DATA EXTRACTS

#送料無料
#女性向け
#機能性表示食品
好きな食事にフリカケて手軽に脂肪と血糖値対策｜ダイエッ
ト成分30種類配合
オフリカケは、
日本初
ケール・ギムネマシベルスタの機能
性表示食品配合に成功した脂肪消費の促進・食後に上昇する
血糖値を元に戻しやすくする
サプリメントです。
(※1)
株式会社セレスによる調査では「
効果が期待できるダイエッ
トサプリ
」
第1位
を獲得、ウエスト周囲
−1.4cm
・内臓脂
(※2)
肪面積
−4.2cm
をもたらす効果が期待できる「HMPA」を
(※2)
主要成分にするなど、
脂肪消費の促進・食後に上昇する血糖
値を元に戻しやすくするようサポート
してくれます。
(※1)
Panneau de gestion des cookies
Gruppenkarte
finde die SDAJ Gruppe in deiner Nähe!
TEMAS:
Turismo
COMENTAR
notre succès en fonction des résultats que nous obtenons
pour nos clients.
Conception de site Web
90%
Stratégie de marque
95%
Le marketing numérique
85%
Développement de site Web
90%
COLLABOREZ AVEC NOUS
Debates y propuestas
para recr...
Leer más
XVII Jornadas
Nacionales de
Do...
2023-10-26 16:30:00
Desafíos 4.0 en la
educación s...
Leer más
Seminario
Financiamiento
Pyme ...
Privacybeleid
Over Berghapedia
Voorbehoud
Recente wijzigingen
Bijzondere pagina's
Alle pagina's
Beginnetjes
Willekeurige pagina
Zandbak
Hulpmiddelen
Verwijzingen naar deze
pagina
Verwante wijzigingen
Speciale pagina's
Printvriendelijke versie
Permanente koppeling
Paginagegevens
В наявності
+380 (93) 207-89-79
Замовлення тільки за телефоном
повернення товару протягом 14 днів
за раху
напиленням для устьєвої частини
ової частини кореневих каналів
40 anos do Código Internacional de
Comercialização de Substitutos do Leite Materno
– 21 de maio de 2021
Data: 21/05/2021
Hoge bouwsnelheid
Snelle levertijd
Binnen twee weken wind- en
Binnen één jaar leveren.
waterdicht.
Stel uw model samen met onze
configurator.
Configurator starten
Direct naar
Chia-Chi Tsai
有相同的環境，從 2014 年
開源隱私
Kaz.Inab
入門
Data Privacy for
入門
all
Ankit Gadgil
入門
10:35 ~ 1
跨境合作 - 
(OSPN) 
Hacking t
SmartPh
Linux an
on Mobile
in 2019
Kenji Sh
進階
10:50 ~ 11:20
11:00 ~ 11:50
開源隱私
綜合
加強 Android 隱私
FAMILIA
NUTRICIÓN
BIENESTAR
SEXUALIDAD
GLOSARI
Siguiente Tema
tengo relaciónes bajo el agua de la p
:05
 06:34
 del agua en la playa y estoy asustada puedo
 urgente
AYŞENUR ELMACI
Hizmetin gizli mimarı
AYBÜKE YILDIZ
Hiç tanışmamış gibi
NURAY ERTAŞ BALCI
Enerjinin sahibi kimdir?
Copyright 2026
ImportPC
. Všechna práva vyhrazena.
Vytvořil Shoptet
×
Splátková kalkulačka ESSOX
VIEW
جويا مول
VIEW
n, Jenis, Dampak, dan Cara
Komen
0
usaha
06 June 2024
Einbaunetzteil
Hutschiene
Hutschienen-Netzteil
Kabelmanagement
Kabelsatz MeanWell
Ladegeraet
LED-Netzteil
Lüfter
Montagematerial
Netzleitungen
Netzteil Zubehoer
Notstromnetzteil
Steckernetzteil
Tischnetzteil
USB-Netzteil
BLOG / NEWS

WORK REQUEST
Copy out every line above that contains the word "Binnen".

ANSWER BOX
Binnen twee weken wind- en
Binnen één jaar leveren.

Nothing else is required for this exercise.